> _Collected data_:

☆ ☆ ☆

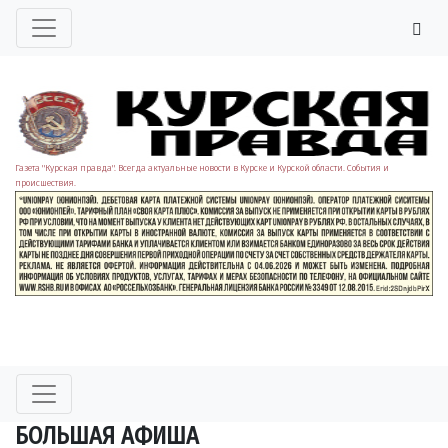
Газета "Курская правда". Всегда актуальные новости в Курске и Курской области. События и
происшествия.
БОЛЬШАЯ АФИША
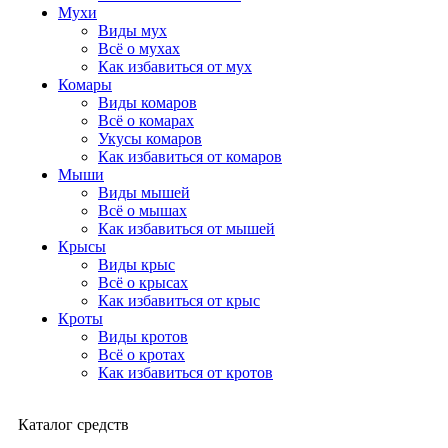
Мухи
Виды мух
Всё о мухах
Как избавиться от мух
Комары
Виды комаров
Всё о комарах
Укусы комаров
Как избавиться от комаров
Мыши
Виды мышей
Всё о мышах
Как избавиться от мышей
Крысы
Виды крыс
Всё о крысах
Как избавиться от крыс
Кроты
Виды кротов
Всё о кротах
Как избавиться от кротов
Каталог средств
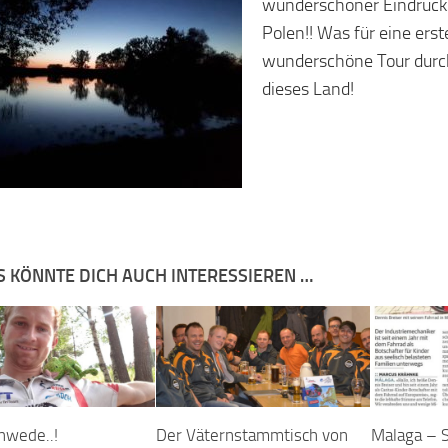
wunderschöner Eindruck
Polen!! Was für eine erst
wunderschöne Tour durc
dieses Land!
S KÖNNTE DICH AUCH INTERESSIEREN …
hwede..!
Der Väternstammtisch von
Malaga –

☆ ☆ ☆

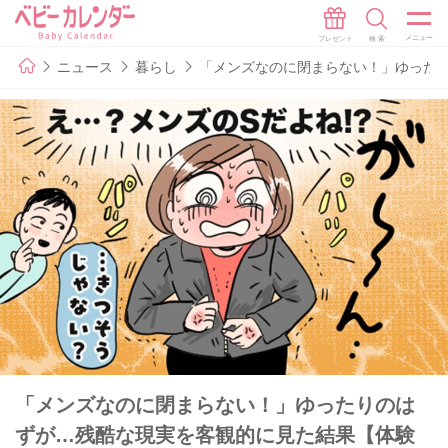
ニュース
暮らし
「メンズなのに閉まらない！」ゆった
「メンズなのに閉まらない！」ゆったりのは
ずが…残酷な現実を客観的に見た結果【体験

☆ ☆ ☆

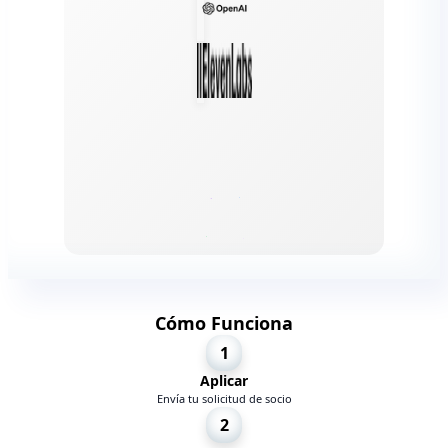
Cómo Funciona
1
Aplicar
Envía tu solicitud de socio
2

☆ ☆ ☆

Filter the lines above so that only those with the string "Виды" remain, then copy them.

Виды мух
Виды комаров
Виды мышей
Виды крыс
Виды кротов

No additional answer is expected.